Whereas someone like Vents holds the weight of the world in every rap record, is that why you brought him on ‘The Assassination’ because nothing you guys say is taken seriously?

Nah, not at all. We bring Vents on ‘cuz he can rap his arse off and we’ve always done a track with him. Sometimes he might bring something out that we won’t say but it’s not like we bring him on because we need a political track.

Give us the story behind the name of the album The Quickening.

The Quickening can be the next step. Without revealing the in-joke it’s kinda like that next step up from The Hangover.

When I heard The Undeniable Third Shooter I thought, shit that’s a grindhouse-type ad then I labelled The Funkoars as the Robert Rodriguez of Australian hip hop.

We have got a Grindhouse-style trailer, that’s what it’s about – with the artwork from Ken Taylor and The Quickening being an 80’s horror film. So that’s where we went with it, and we wanted to do a little video which might pop up next week, in a Grindhouse trailer style. And it may give us an edge on this album so that’s where we wanna go – it’s all Fester as well.

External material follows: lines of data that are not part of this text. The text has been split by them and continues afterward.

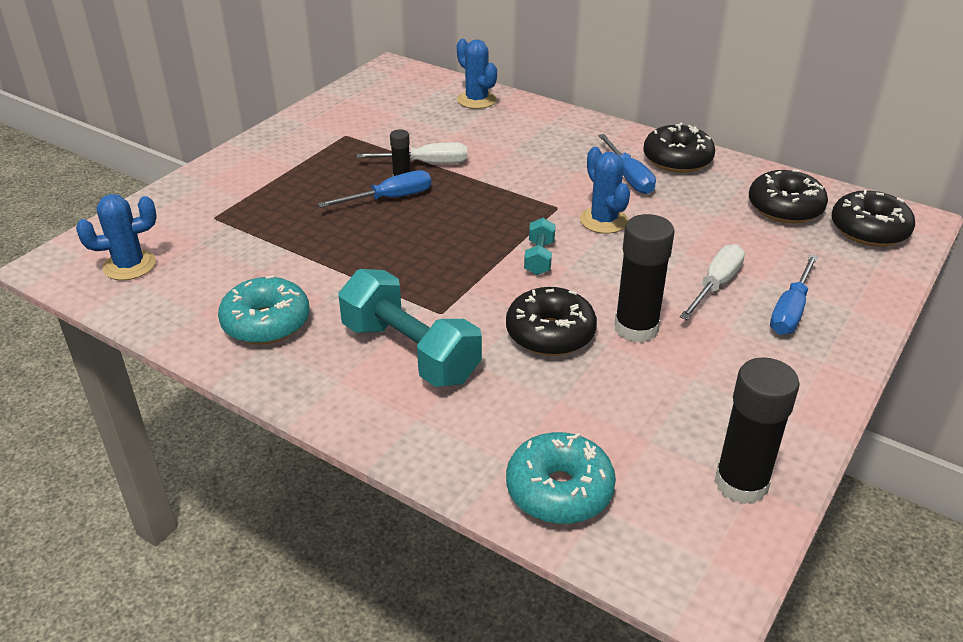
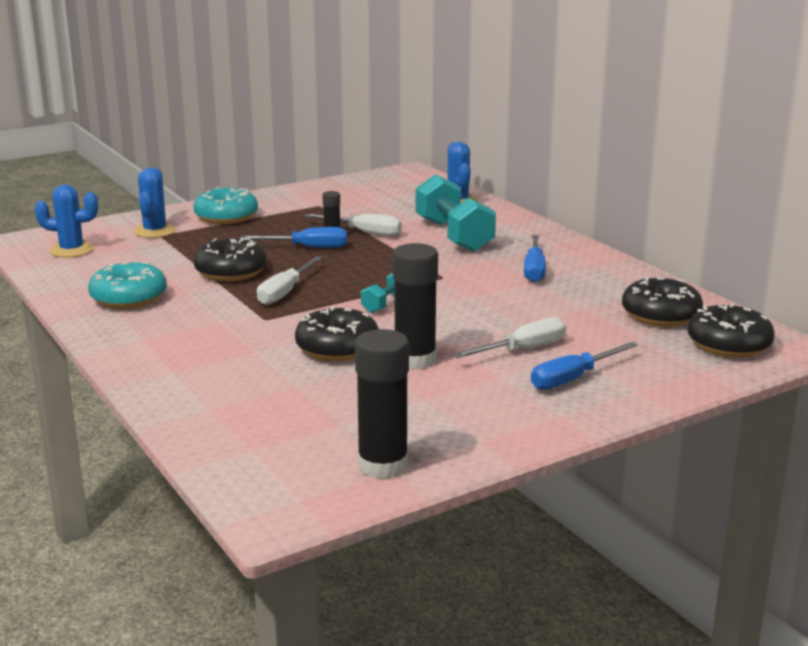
camera: 25 degrees right, 15 degrees down
turquoise dumbbell [338,269,482,387] -> turquoise dumbbell moved to [416,174,496,252]
turquoise donut [506,432,616,524] -> turquoise donut moved to [193,187,258,224]
blue cactus [580,147,630,234] -> blue cactus moved to [134,168,176,238]
black donut [643,123,715,173] -> black donut moved to [194,238,267,282]
none -> white screwdriver [257,256,322,305]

We recorded all of that ourselves and he could easily do voice over work.

As read in your press release for this album, what is the preoccupation with Vincent D’Onofrio?

When you’re sitting around trying to name a track and there’s the four of you from Funkoars sitting around you tend to multiply our stupidity goes into the exponential – let’s call it Vincent D’Onofrio – Fester has an unhealthy obsession with him, he likes D’Onofrio, so i can’t give much insight to that title, but when it was mentioned it was hard to bat it down. When it hits the radio it will be hilarious to hear ‘Being Vincent D’Onofrio.’

What’s on the touring plans?

Every weekend till the end of November. Doing a few festivals as well. We have a big one planned in Melbourne and Adelaide. We’re looking forward to getting out our new set, new album, it’s exciting for us and we’re keen to get it back out on the road. I think we’ve got D’Onofrio masks now.

Trials has got a pretty bad back – he had a bad back injury late last year. He had a broken foot which kept him off the touring as well, stomach issues – Drapht has had stomach issues as well. The whole Aussie hip hop scene is in need of medical attention. Too much getting pissed i think.

It’s serious now, Trials has lost a great deal of weight – and it’s all down to good eating, taking his dog for a run on the beach any more, his liver couldn’t handle it anymore. It’s not like we don’t drink, we still have fun.

I think we rap what we do and what we are and out music is a reflection of what we are. The Hangover was done after a tour with Bliss n Eso and the Winnie Coopers and that was a hell of a tour. It was our first 35 stop tour around the country and we partied our arses off. And that was The Hangover, a lot of the circumstances from that was on that album. Now this album was a lot of the last nine months of different lives. We’ve all got homes and lives, it’s different kettle of fish now and the album reflects that – it still has a lot of us on there, and it’s a reflection of what we’re doing.